Whilst the scientific methods of many of the studies can be legitimately challenged, there are still a number of legitimate, peer-reviewed studies that have found nutritional advantages to organic food. A study by Virginia Worthington into the Nutritional Quality of Organic Versus Conventional Fruits, Vegetables, and Grains, published in The Journal of Complimentary Medicine in 2001, concluded that organic foods contain higher levels of vitamin C, magnesium, iron and phosphorus. A summary of numerous studies comparing the nutritional benefits of organic and non-organic food can be found at the Organic Trade Association website. Criticisms of these studies are summarised by Joseph D. Rosen, Ph.D. in The Organic Food Nutrition Wars.
Anti-oxidants are produced by plants when they’re attacked by diseases and pests. It’s logical that organic foods, unprotected by pesticides, will tend to produce more anti-oxidants that non-organic foods. A study by Danish researchers Brandt and Molgaard published in 2001 in the Journal of Science in Food and Agriculture found that organic vegetables and fruits most likely contain more many anti-oxidants than conventional ones, “allowing for the possibility that organic plant foods may in fact benefit human health more than corresponding conventional ones.”
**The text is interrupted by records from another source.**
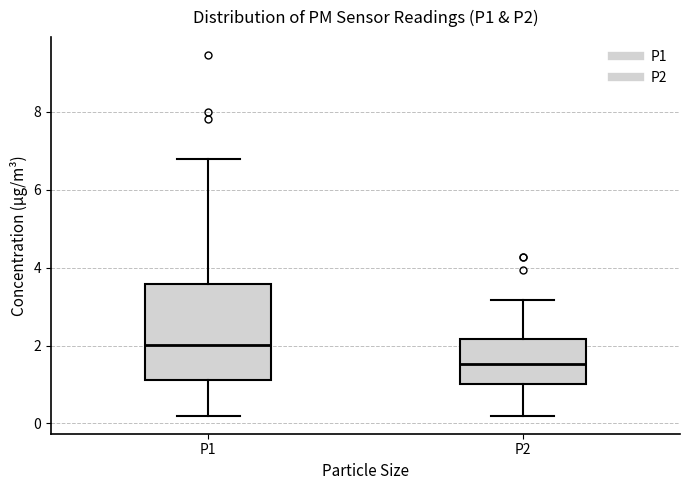

Where is the lower edge of the box for P1 on the y-axis? The values are not printed on the chart, so give them approximately, as read against the axis.

1.2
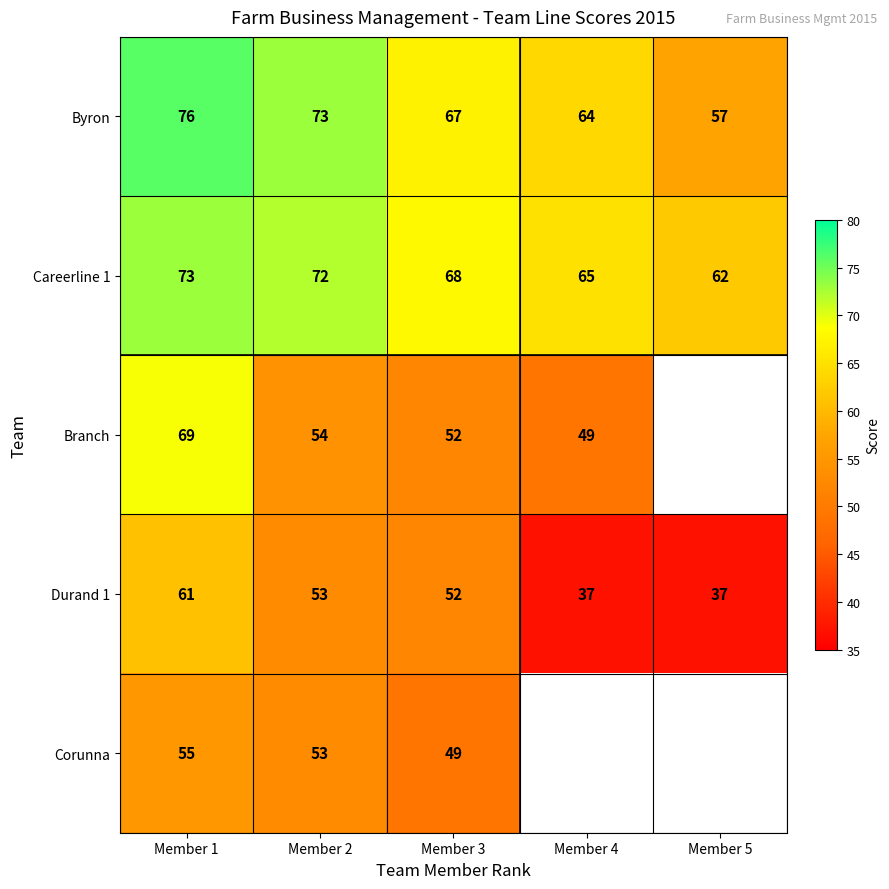

What value does the Careerline 1 series have at Member 5, to the nearest 5?

60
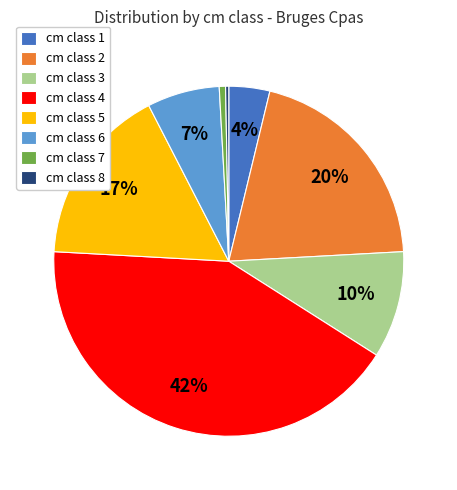

Which has a higher value, cm class 3 or cm class 4?

cm class 4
In my opinion, the nutritional debate over organic foods often completely misses the point when it ignores the environmental benefits of organic farming. Nutritional studies also ignore the negative impacts of pesticides and other toxic chemicals in non-organic food.
Food additives and the health benefits of organic food
Is it important that organic food prohibits food additives? Organic food also prohibits the inclusion of food additives that are known to be damaging to health, such as artificial sweeteners, flavours and colourings and hydrogenated fats. These have been connected to a range of health problems including allergic reactions, heart disease and asthma.
GM crops and the health benefits of organic food
Is it important that organic crops are non GM? The full impacts of genetically modified foods on human health and the environment are unknown. Organic foods are non-GM.
Health and Organic Foods
The full health benefits of organic food are yet to be discovered, but already scientists have provided enough research to support the validity of eating and growing organic food whenever possible.